Re^3: simple pattern match ?
by Corion (Patriarch) on Mar 15, 2006 at 16:50 UTC

    On Perl 5.8.5, the pattern works for me:

    #!perl -w for (qw( 00 01 02 03 04 05 06 07 08 09 0 1 2 3 4 5 6 7 8 9 10 20 30 40 50 58 59 )) { die "Ooops: $_ didn't match the regular expression" unless /([012345]?\d)/; }; print "All numbers passed.";
      So it does :)

      So my logic above is flawed. I'm almost certain that I tested your pattern earlier and it failed - but obviously not.

      Anyway, I guess that means that the regex engine is "smart enough" to know that even if it gets a match with the [012345]? - it has to "release" it to the \d if there is no 2nd digit - yes?

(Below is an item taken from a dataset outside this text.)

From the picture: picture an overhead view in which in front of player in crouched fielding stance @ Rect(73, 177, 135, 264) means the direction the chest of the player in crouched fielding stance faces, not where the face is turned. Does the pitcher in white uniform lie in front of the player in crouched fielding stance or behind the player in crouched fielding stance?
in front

        Yes. The regex engine uses backtracking and marks its location whenever it has to make a decision. If the first decision doesn't work out, it backtracks to the last marked point and uses the next possible decision. The ? regex operator is such a decision point and I guess that basically, the two possibilities for a match are:

        [012345]\d
        and

        \d
        So in this case, it would not get a match when trying /[012345]\d/ against 5, so it backtracks, and tries /\d/, which works.